100年の森の中 輝く太陽と月
2020年の明治神宮鎮座100年を記念して開館した明治神宮ミュージアム。シンボルマークや展示グラフィックスなどを、デザイナーの原研哉さんが担当した。
マークのモチーフは「明」の文字。原さんは「日」=太陽と「月」の組み合わせに「大きなイメージの鉱脈がある」と感じた。その背景には、創建時に全国から献上され植樹された約10万本の木が、100年の歳月を経て育った神宮の森がある。「深い杜(もり)に立つ鮮烈な『明』を意識しました」
四角の中にポツンと配置した円形は、人が展示物と向き合う空間にも呼応。幾何学的図形ではなく手で描かれた名残として、線には揺らぎを持たせた。日欧表記の館名は、日本語が美しく見える縦書きと欧文の横書きの対比により、絶妙な空間バランスが生まれている。
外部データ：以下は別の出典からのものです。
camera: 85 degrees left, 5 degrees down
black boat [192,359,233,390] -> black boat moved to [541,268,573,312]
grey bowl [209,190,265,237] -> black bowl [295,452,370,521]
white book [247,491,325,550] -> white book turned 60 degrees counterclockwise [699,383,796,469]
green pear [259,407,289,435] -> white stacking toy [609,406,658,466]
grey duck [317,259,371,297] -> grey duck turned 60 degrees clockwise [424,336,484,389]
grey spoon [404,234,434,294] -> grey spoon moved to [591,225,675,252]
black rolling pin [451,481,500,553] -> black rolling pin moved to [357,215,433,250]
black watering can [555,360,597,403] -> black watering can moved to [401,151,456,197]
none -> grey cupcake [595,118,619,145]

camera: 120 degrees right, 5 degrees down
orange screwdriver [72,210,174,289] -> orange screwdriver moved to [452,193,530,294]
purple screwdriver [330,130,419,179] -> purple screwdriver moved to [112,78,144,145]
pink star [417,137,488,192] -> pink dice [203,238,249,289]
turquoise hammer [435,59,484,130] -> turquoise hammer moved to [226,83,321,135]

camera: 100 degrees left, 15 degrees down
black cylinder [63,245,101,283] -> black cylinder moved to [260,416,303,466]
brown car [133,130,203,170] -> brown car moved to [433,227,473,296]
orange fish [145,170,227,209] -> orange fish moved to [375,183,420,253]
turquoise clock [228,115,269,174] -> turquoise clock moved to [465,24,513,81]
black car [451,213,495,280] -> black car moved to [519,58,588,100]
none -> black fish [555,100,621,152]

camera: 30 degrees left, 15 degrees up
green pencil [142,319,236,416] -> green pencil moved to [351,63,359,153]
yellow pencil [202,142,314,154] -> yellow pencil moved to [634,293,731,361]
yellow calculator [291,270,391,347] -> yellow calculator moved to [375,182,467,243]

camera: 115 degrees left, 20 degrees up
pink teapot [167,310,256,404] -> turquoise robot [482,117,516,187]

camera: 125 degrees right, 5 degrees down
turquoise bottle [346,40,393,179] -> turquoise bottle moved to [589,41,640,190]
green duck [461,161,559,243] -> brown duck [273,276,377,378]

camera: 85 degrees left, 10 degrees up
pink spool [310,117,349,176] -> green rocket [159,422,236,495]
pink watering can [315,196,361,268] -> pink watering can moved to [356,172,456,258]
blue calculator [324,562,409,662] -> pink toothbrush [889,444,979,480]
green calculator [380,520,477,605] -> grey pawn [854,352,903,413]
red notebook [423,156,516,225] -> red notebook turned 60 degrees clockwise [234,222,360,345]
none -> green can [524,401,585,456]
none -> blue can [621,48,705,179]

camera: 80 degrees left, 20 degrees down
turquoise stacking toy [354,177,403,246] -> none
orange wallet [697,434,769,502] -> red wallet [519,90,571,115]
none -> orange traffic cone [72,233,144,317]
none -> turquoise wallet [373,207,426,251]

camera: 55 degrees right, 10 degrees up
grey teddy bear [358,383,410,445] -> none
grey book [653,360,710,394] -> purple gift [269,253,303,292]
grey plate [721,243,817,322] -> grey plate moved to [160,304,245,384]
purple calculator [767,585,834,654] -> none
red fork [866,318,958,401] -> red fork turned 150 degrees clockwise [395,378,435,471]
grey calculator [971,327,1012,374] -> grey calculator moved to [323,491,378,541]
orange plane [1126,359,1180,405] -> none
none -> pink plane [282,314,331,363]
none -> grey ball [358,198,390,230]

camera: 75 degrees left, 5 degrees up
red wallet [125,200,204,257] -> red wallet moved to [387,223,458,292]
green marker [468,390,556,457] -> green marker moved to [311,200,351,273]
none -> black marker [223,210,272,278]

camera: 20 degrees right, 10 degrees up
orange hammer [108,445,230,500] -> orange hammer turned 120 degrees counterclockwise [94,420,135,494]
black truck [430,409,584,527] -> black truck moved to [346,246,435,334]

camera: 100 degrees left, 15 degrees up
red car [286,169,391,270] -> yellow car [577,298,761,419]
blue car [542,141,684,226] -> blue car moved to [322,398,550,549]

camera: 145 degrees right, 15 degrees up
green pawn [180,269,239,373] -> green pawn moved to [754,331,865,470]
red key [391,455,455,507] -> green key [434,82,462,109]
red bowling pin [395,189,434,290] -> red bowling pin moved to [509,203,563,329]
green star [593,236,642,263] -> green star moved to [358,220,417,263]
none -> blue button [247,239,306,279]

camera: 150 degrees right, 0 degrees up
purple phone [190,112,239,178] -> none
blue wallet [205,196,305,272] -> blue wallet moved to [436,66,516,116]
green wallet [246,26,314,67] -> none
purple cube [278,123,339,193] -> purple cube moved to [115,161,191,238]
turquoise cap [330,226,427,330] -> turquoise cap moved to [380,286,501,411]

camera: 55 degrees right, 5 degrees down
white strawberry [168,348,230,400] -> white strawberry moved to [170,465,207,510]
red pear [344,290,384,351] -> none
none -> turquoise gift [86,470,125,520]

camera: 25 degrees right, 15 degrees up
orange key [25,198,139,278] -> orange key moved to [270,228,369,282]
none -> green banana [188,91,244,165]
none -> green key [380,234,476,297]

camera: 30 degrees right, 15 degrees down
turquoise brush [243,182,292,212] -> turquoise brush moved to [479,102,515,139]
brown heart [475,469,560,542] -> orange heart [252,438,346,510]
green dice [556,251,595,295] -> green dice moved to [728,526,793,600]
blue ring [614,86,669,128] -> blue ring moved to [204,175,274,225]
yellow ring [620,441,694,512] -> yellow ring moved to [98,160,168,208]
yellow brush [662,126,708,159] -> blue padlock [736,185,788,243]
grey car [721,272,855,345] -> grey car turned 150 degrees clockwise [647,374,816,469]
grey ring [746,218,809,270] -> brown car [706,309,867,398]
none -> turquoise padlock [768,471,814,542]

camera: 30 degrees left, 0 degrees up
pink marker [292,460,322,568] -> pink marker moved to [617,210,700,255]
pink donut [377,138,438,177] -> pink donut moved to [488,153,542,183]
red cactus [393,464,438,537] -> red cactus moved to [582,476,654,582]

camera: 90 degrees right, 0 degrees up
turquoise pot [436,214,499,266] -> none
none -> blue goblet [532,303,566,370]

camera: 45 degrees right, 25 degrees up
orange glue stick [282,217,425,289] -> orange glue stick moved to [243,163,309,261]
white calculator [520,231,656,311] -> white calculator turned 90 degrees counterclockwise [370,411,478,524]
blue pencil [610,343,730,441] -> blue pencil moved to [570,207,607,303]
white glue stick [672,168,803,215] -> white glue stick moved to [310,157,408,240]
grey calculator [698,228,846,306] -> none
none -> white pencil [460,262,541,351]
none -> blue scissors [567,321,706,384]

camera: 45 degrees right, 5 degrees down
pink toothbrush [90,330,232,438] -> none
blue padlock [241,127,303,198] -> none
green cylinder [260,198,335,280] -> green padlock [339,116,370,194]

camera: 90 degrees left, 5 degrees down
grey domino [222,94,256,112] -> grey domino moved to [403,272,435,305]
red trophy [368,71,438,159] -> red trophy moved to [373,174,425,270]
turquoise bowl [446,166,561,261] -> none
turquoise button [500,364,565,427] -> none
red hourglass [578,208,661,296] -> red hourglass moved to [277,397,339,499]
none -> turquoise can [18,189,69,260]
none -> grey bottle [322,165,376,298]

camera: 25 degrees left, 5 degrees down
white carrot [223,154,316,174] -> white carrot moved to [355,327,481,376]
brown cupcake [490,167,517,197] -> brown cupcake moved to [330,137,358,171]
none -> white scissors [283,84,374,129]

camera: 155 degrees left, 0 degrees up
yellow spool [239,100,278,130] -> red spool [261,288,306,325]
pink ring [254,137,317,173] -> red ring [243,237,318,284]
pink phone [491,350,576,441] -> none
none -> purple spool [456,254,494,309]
形象が際立つ色を選択、屋外マークは透明板に白色とした。
シンボルとは作り手が意味を込めすぎるものではなく、触れる人々に多様なイマジネーションをわき立たせる装置だと原さんは考える。「様々な見立てや解釈を生み出し、それを受容できる容量の大きな『空』であることが大事だと思っています」
◆明治神宮ミュージアム 東京都渋谷区代々木神園町1の1(問い合わせは03・3379・5875)。午前10時~午後4時半(入館は30分前まで)。(祝)を除く(木)休み。